Der Anstieg für das Gesamtjahr 2024 wurde mit 9,2 Prozent ausgewiesen. Für das Jahr 2025 - in dem in Wien im Herbst auch ein neuer Gemeinderat gewählt wird - ist die Prognose laut AMS "moderat". Zwar werde für die Stadt ein höheres Wirtschafts- und auch Beschäftigungswachstum als in Gesamtösterreich erwartet, ein Rückgang der Arbeitslosigkeit sei aber nicht zu erhoffen, hieß es. Zumindest soll der Anstieg zurückgehen.
"Die Arbeitslosigkeit wird heuer in Wien weiter steigen, übers Jahr gesehen voraussichtlich im mittleren einstelligen Bereich, wobei sich das Tempo in der zweiten Jahreshälfte weiter verringern sollte", hielt AMS-Wien-Vizechefin Katharina Luger fest. Helfen wird laut AMS nicht zuletzt die Tatsache, dass die geburtenstarken Jahrgänge aus dem Erwerbsleben ausscheiden und dadurch Arbeitsplätze frei werden.
Für die FPÖ hat deren Sozialsprecherin Dagmar Belakowitsch die Schuldigen für die hohe Arbeitslosigkeit bei der Volkspartei ausgemacht. "Die ÖVP mit ihrem Verliererkanzler (Karl) Nehammer und dem Arbeits- und Wirtschaftsminister (Martin) Kocher zeigen vor, wie es mit dem Arbeitsmarkt im Land weitergehen wird. Die Daten aus dem vergangenen Dezember sind erschreckend, die Arbeitslosigkeit steigt und steigt." Ihr Fazit: "Wenn Bürger wegen einer schwarz-grünen Elendsregierung auf der Straße stehen müssen, ist Schönfärberei und Rosstäuscherei fehl am Platz und nur mehr peinlich."
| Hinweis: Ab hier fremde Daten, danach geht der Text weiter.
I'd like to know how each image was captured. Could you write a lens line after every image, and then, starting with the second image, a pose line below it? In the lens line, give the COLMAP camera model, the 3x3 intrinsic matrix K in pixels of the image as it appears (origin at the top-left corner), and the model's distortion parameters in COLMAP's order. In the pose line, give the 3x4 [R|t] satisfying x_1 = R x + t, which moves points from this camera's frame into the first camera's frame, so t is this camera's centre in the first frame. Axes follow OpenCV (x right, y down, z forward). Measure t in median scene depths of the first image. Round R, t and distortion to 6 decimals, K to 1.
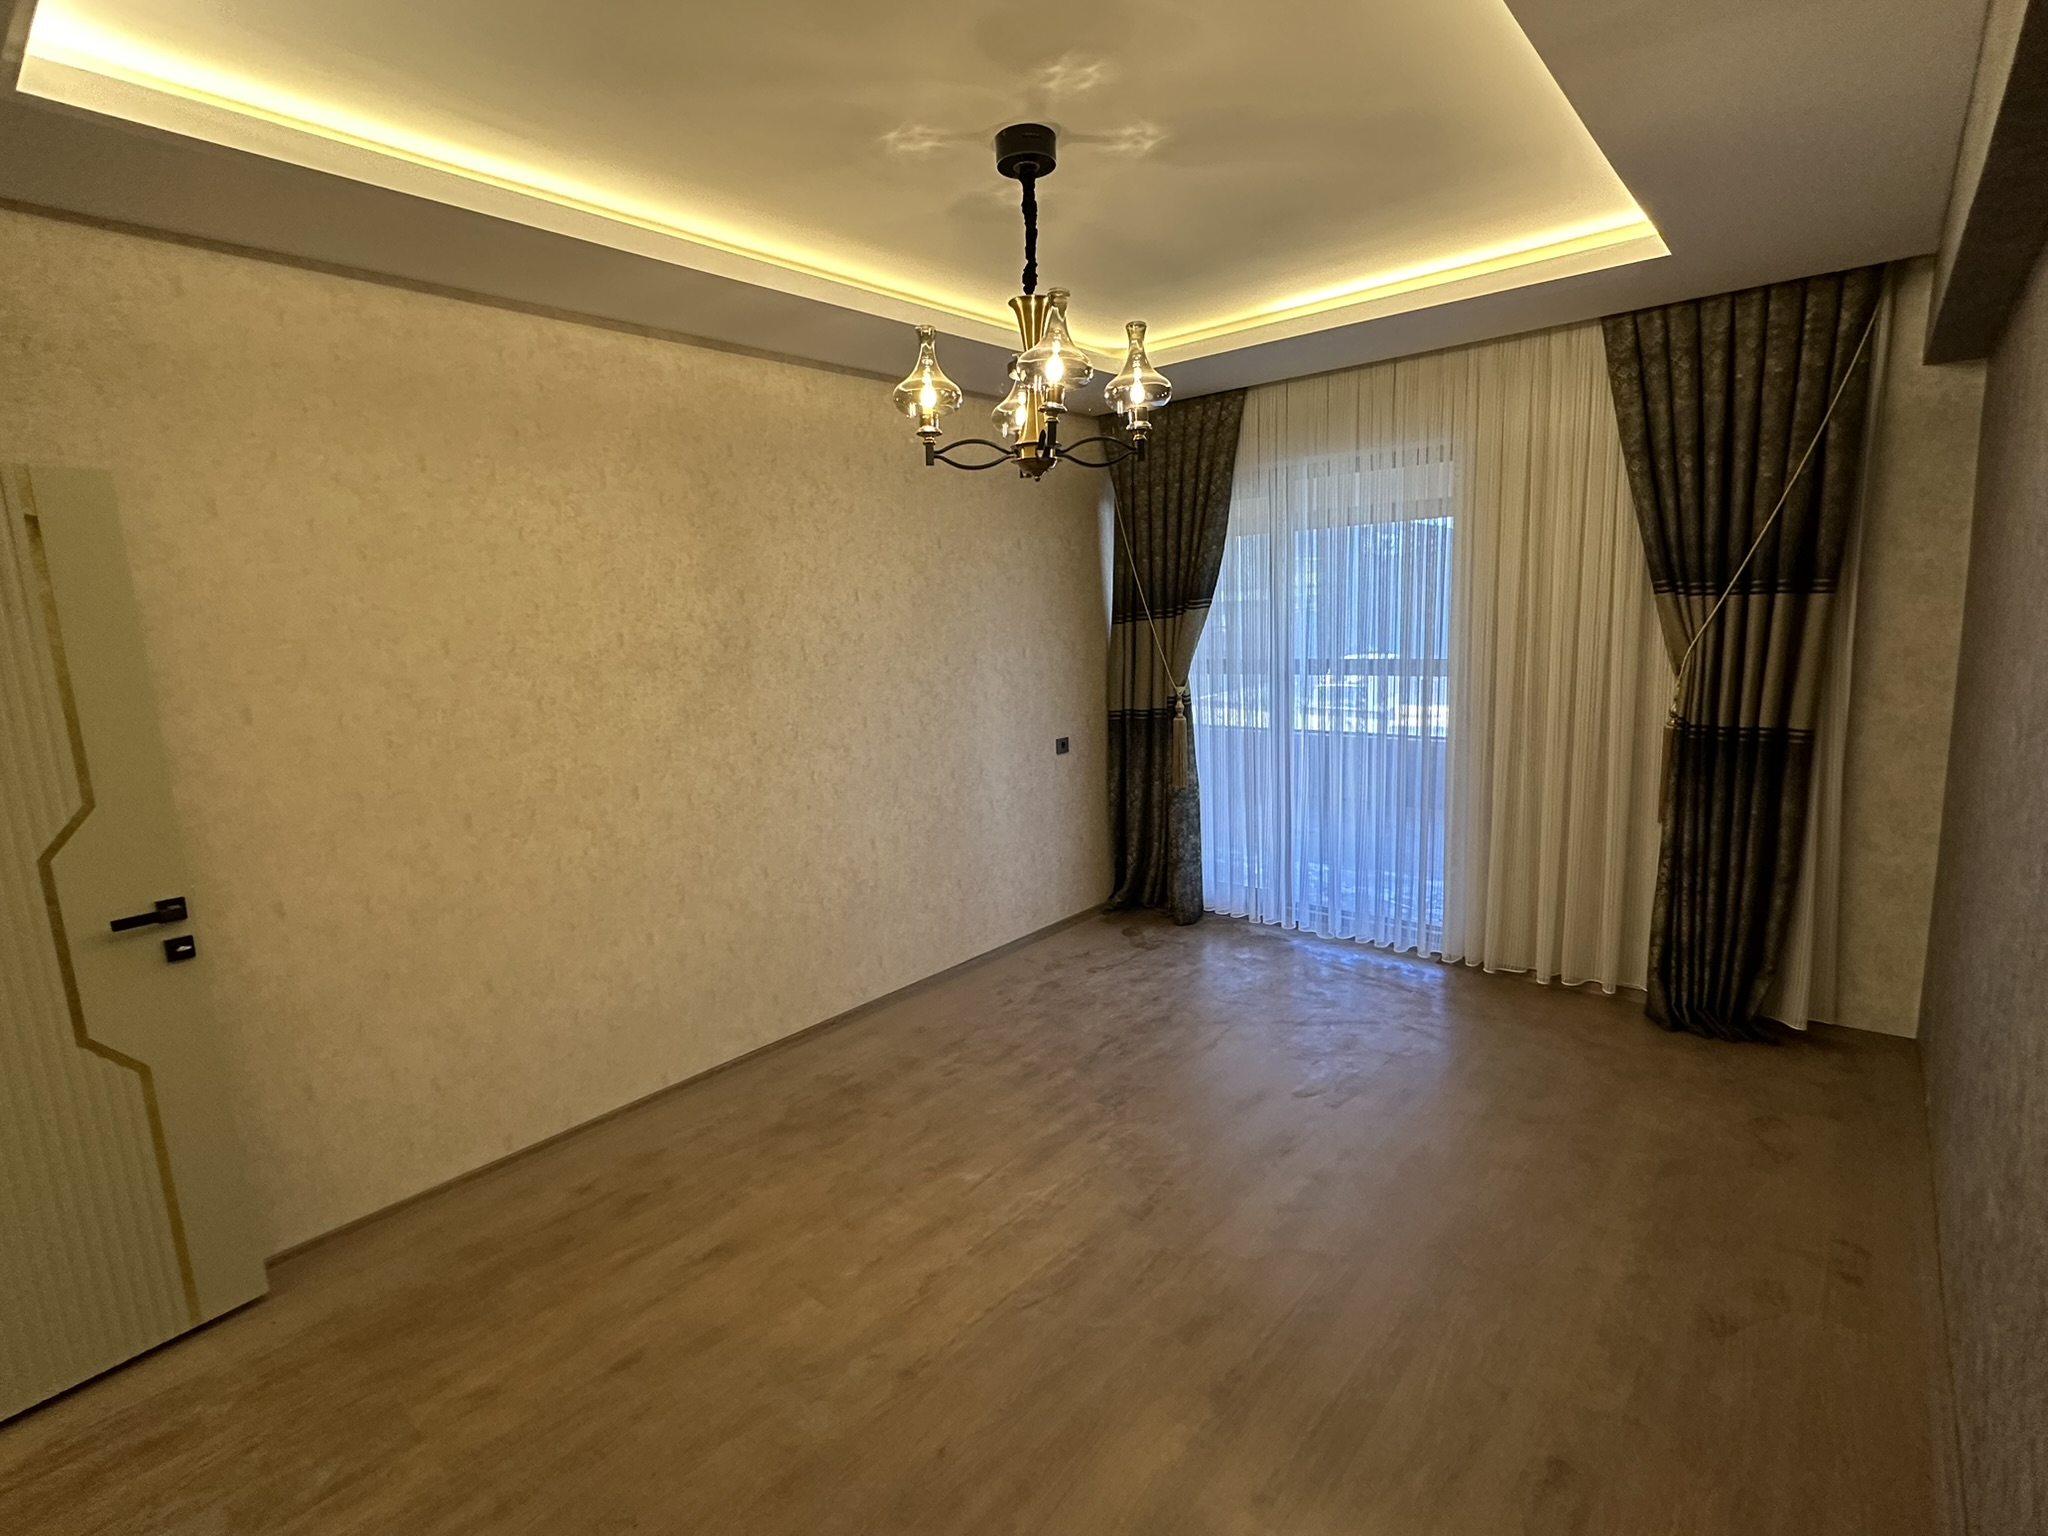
lens RADIAL K [[983.6, 0, 1023.4], [0, 983.6, 770.8], [0, 0, 1]] dist [-0.003720, 0.000727]
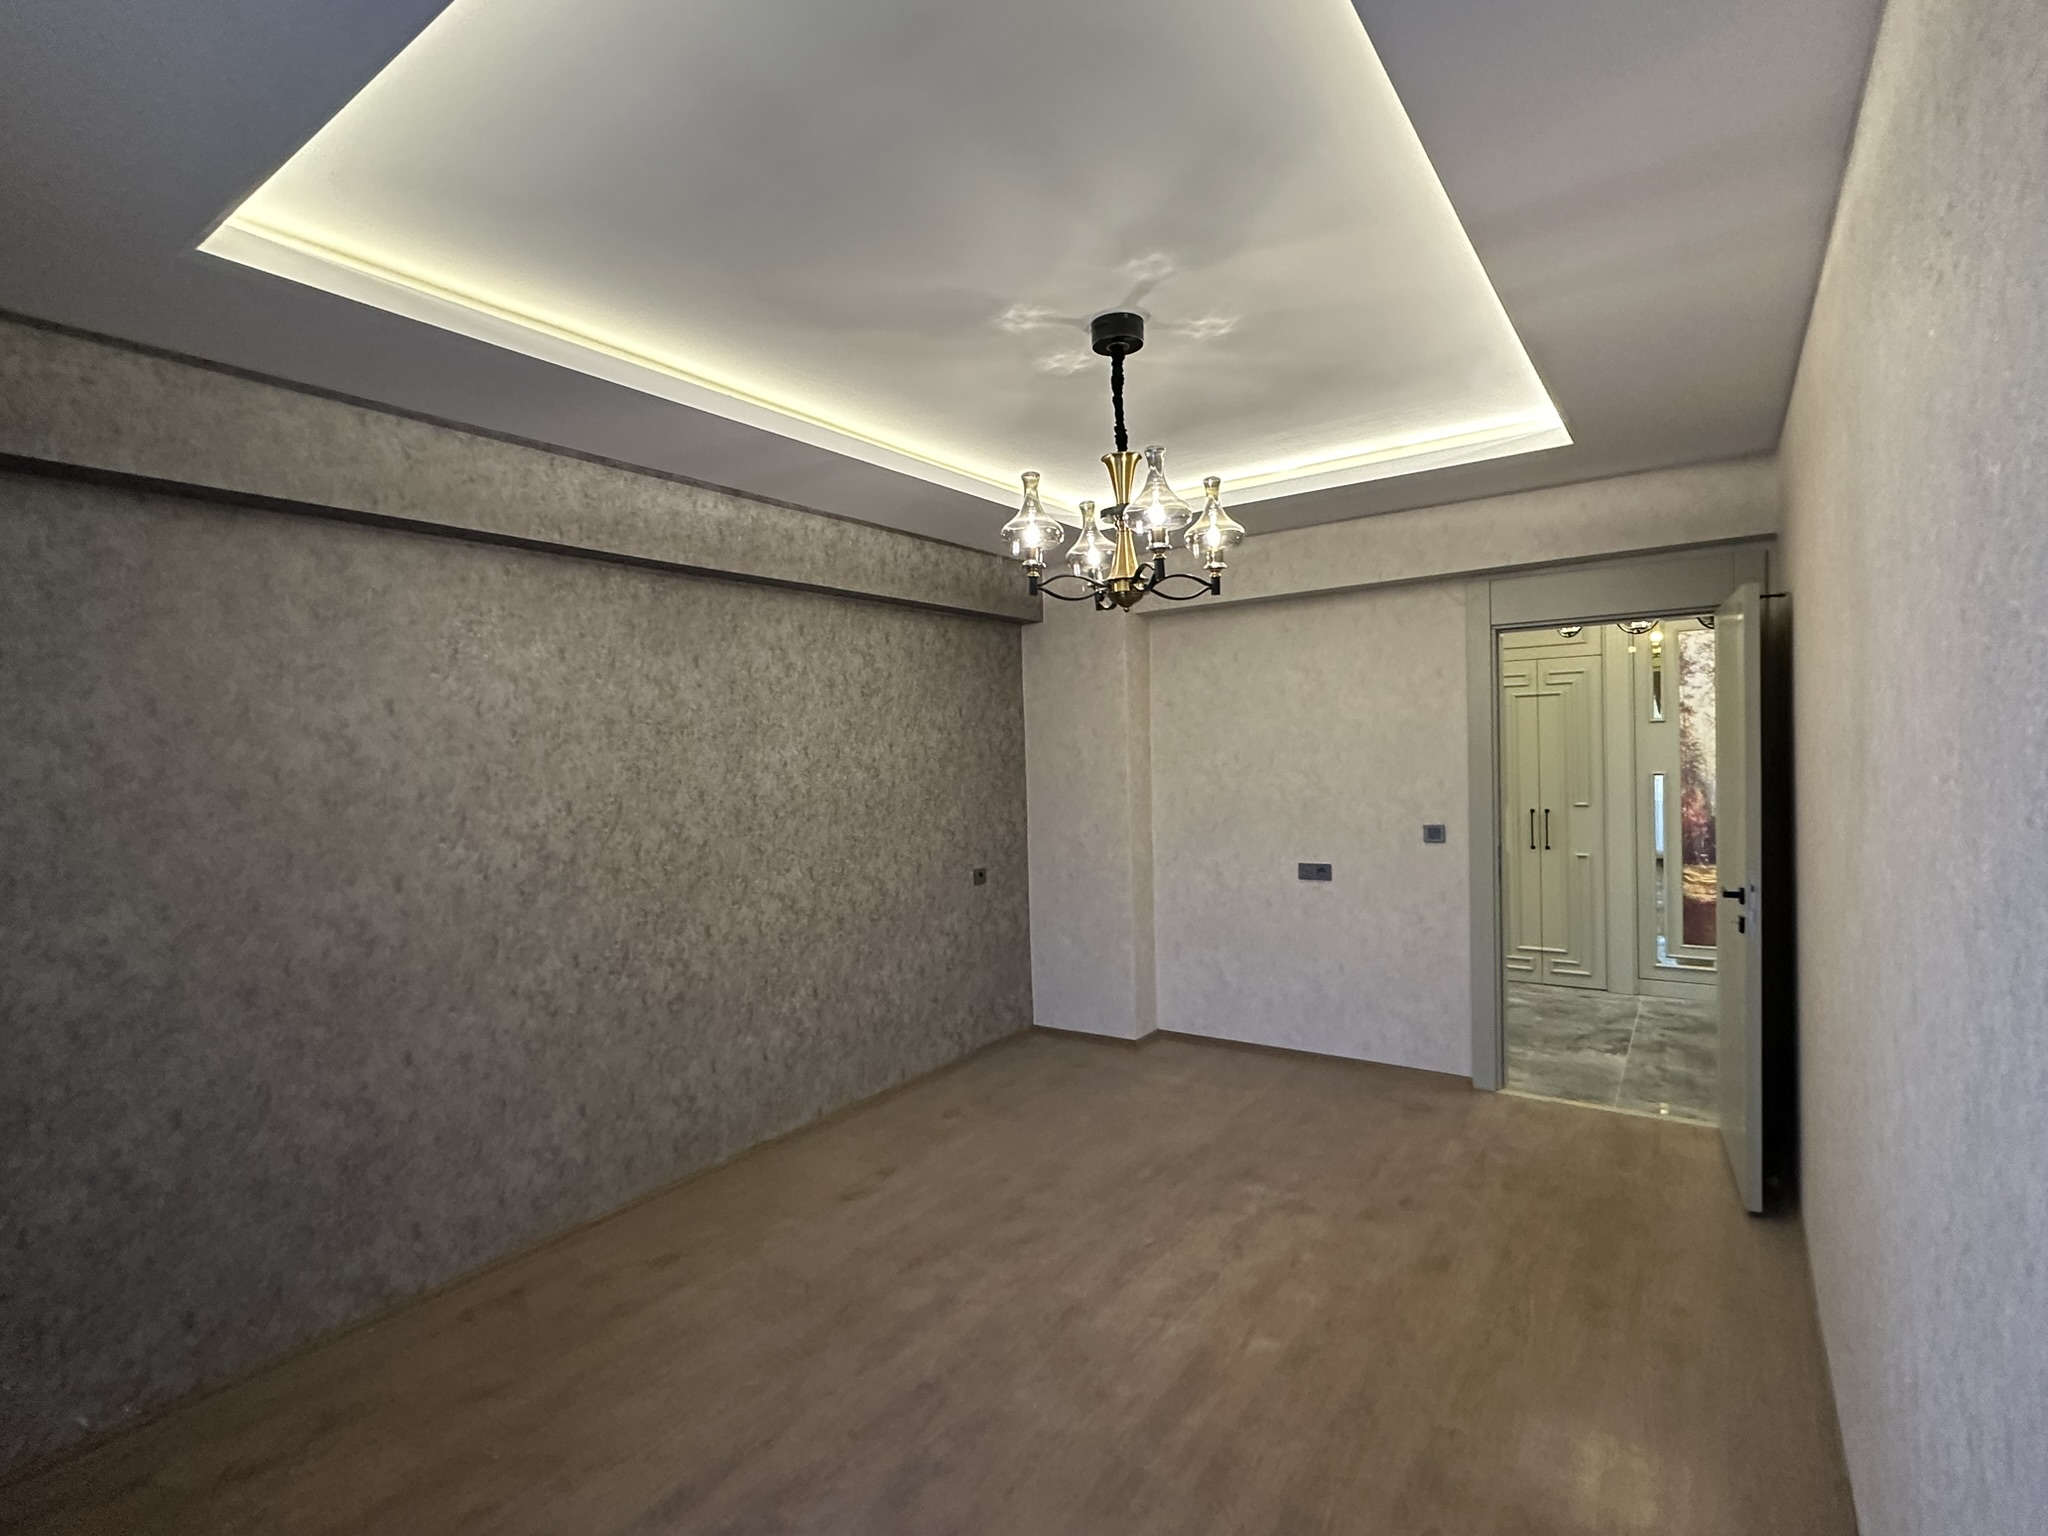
lens RADIAL K [[983.6, 0, 1023.4], [0, 983.6, 770.8], [0, 0, 1]] dist [-0.003720, 0.000727]
pose [[-0.993143, 0.077195, -0.087799, 0.177196], [0.060991, 0.982817, 0.174216, -0.237922], [0.099739, 0.167667, -0.980785, 1.547133]]
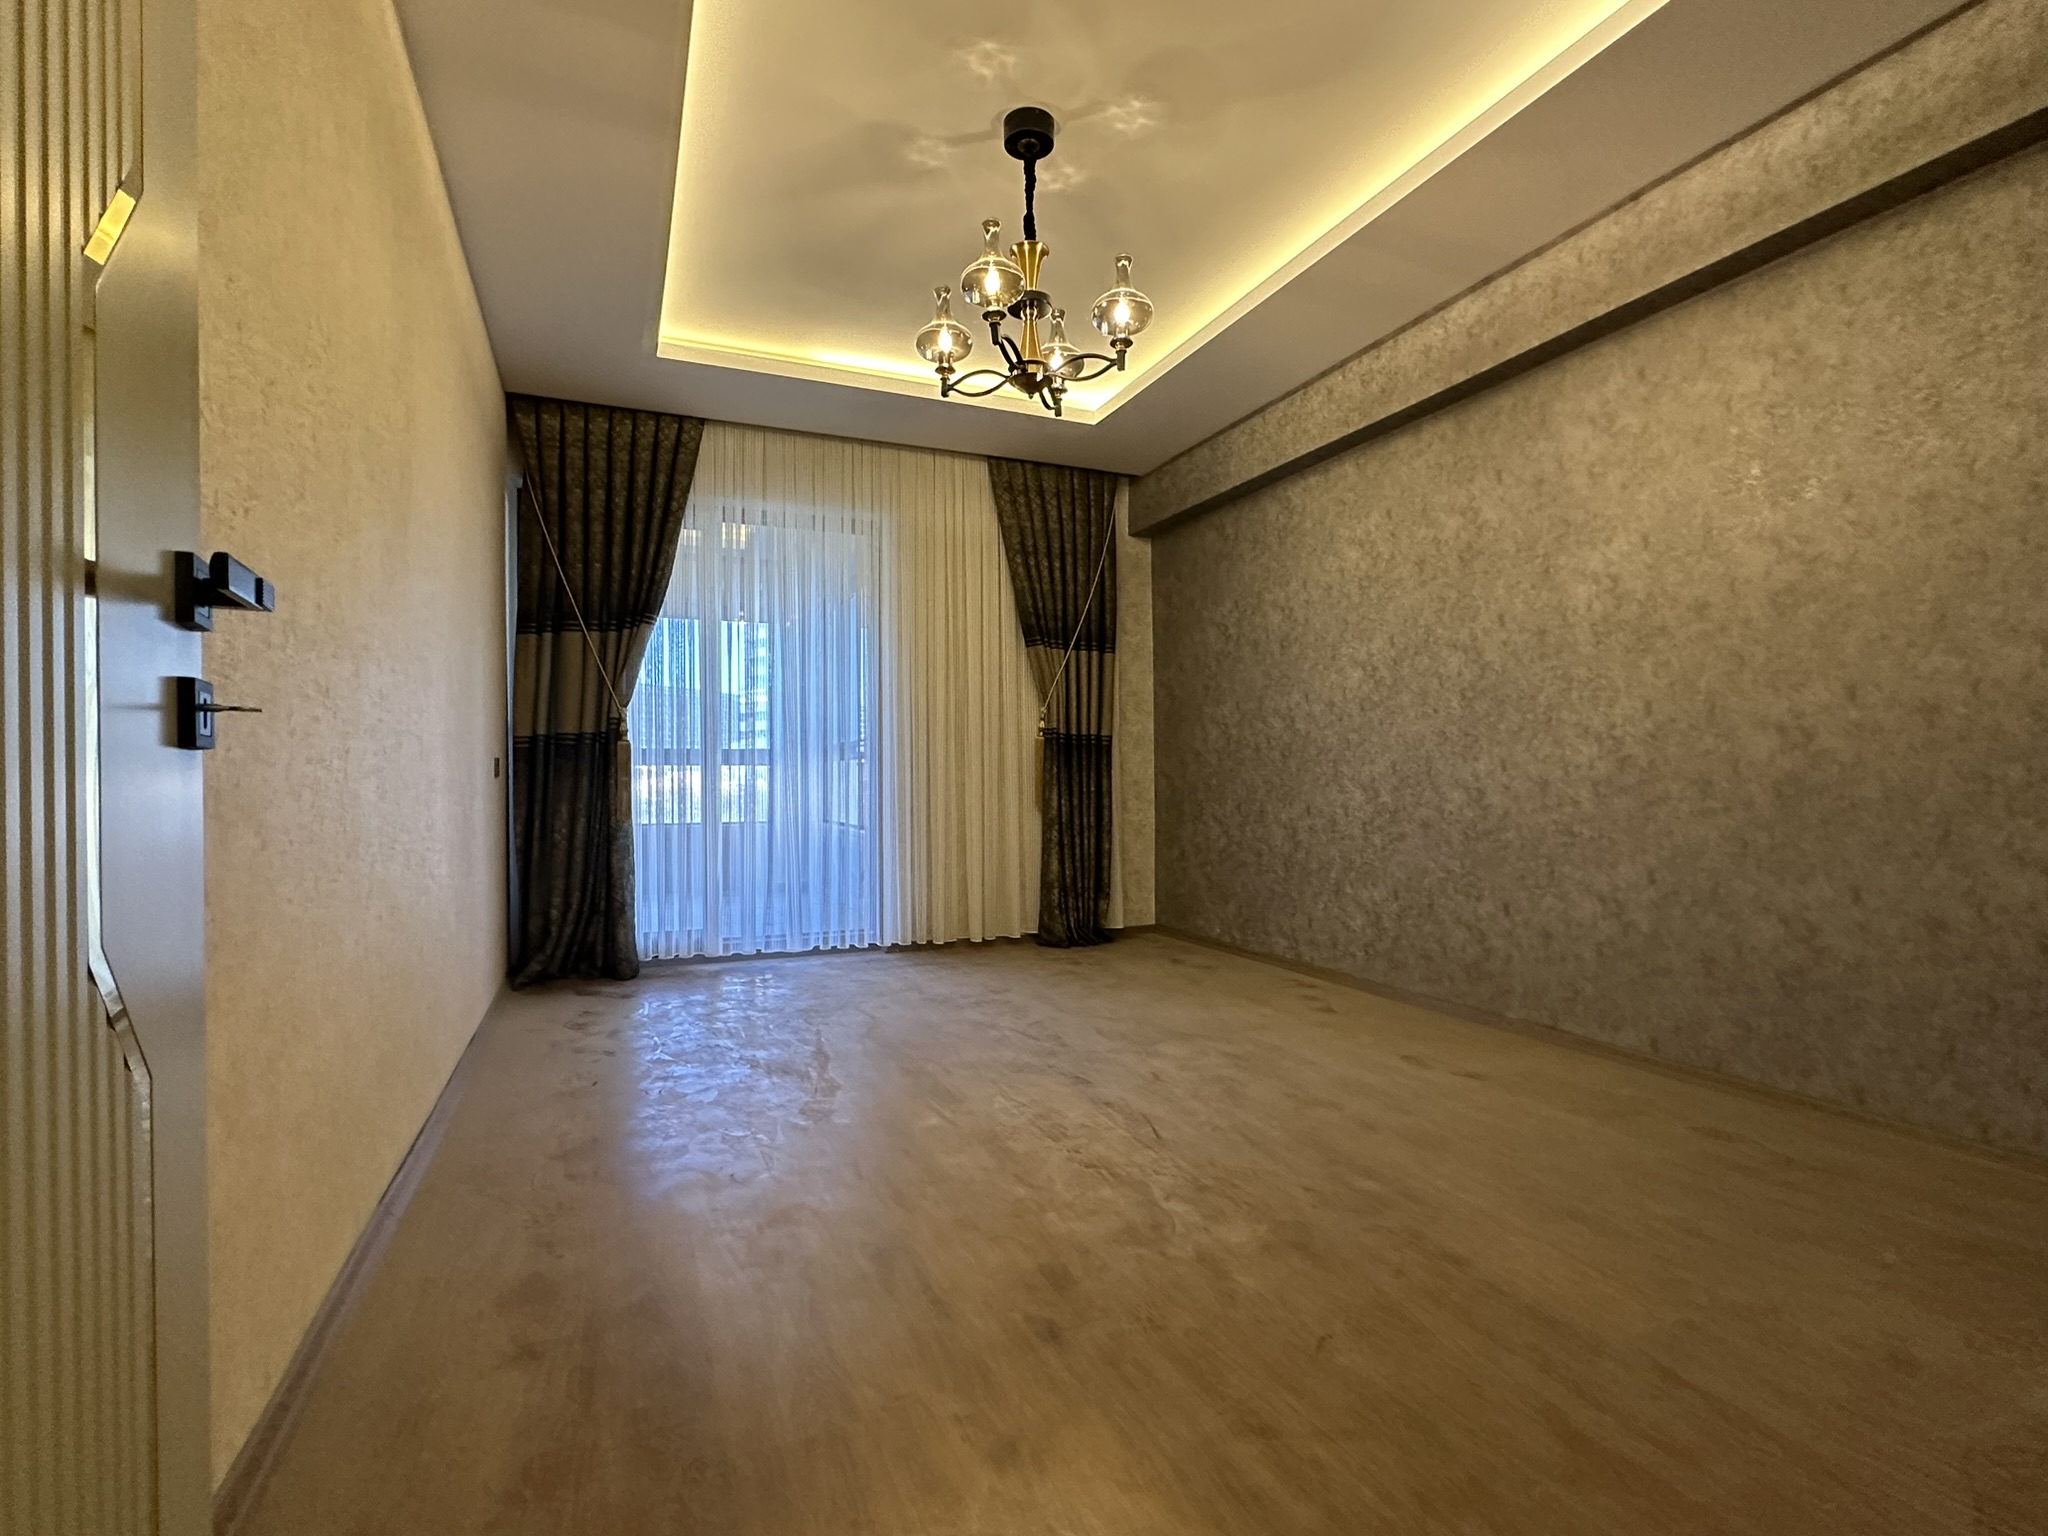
lens RADIAL K [[980.1, 0, 1026.0], [0, 980.1, 772.9], [0, 0, 1]] dist [-0.003386, -0.000368]
pose [[0.455847, 0.039947, 0.889161, -0.719557], [0.122972, 0.986585, -0.107368, 0.179224], [-0.881522, 0.158285, 0.444819, 0.414982]]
Und auch IV-Chef Georg Knill fand im APA-Gespräch mahnende Worte: "Die Deindustrialisierung findet statt." Sein Ausblick ist jedenfalls nicht rosig. "Die Arbeitslosigkeit im produzierenden Sektor wird 2025 wohl weiter steigen."
SPÖ-Sozialsprecher Josef Muchitsch wiederum betonte: "Österreich braucht ein Programm für Aufschwung, Wachstum und Beschäftigung."Als erstes müsse eine neue Regierung alles tun, um die Konjunktur und den Arbeitsmarkt wieder in Schwung zu bringen. Der Anstieg der Arbeitslosigkeit in der Industrie müsse als Warnsignal für die Lage der Exportwirtschaft und der nachgelagerten Wirtschaftszweige gesehen werden, merkte die Wirtschaftskammer Österreich (WKÖ) an. Für den seit Jahresbeginn neuen WKÖ-Generalsekretär Wolfgang Hattmannsdorfer muss die Stärkung des Arbeitsmarktes und der Wettbewerbsfähigkeit Schwerpunkt der neuen Regierung sein. "Wir merken, dass es immer schwerer fällt, unsere Produkte am Weltmarkt wettbewerbsfähig zu verkaufen. Unsere Wirtschaft ist in vielen Feldern nicht mehr konkurrenzfähig", so seine Analyse.